- The Washington Times - Tuesday, October 8, 2002

ASSOCIATED PRESS
The U.S. Supreme Court has again refused to get involved in a dispute over a giant asbestos trial in West Virginia that big corporations say could cost them millions.
The court last month refused to stop the trial from starting. Yesterday, the high court said that it would not review arguments from Mobil Corp. and other large companies that the large trial was unconstitutional.
"These fundamentally unfair procedures will render West Virginia a national asbestos-litigation magnet," the Supreme Court was told in a filing by Christopher Landau, the attorney for General Motors Corp., Ford Motor Co. and DaimlerChrysler Corp., which supported Mobil Corp.
The trial combines the cases of about 8,000 people who say they have been exposed to asbestos. They live in as many as 35 states and should not be allowed to join in one trial, according to the filing.

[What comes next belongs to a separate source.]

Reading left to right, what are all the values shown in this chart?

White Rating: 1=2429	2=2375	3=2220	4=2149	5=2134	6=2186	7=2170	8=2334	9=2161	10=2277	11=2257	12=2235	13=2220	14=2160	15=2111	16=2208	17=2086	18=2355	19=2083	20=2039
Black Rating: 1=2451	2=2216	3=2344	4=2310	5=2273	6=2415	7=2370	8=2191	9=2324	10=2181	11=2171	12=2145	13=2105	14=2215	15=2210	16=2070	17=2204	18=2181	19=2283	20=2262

The West Virginia Supreme Court has endorsed trial consolidations to resolve the large number of asbestos suits in that state.
The Supreme Court still could get involved later, after the trial is over and any lower court appeals completed.
The justices also:
Refused to consider whether R.M.S. Titanic Inc., a Florida company, owned thousands of items recovered from the wreck of the Titanic and could sell them.
A judge had given the company exclusive rights to bring up items from the wreck. Courts refused, however, to let the company sell the artifacts, which include passengers' personal belongings.
Declined to decide whether the government violated the free-speech rights of an electrician who started an unlicensed radio station for homosexual listeners.
Jerry Szoka had been fined $11,000 and ordered to shut down the station he operated in a nightclub in Cleveland. He challenged the one-time ban on small FM stations such as his.
Refused to revive a longtime case by pilots of the former Eastern Airlines involving seniority rights in their union contract.
The airline was acquired by Continental Airlines Inc. in 1986, and a group of pilots say that Continental did not honor the contract and that other companies that file for bankruptcy protection could lay off senior employees in violation of a contract.
Refused to consider arguments by Detroit newspapers in a labor dispute dating to 1995 when about 2,500 newspaper workers walked off their jobs at the Detroit News and Detroit Free Press. The newspapers contend they were wrongly forced to arbitrate over the firings of some of the striking workers.
Declined to stop a case accusing Iran's government of confiscating a U.S. company's investments. The refusal extends a 20-year court fight between Iran and McKesson HBOC, which had dairy investments there. At issue was whether Iran could be sued in U.S. courts by investors and how much damages could be awarded.
Gave a group of professional soccer players a third straight defeat in their challenge of Major League Soccer. The players, who accused the league of being an illegal monopoly, also lost in a jury trial and before a federal appeals court.
Their class-action antitrust lawsuit asserted that the league conspired with the U.S. Soccer Federation to create a monopoly by blocking other leagues and depressing salaries.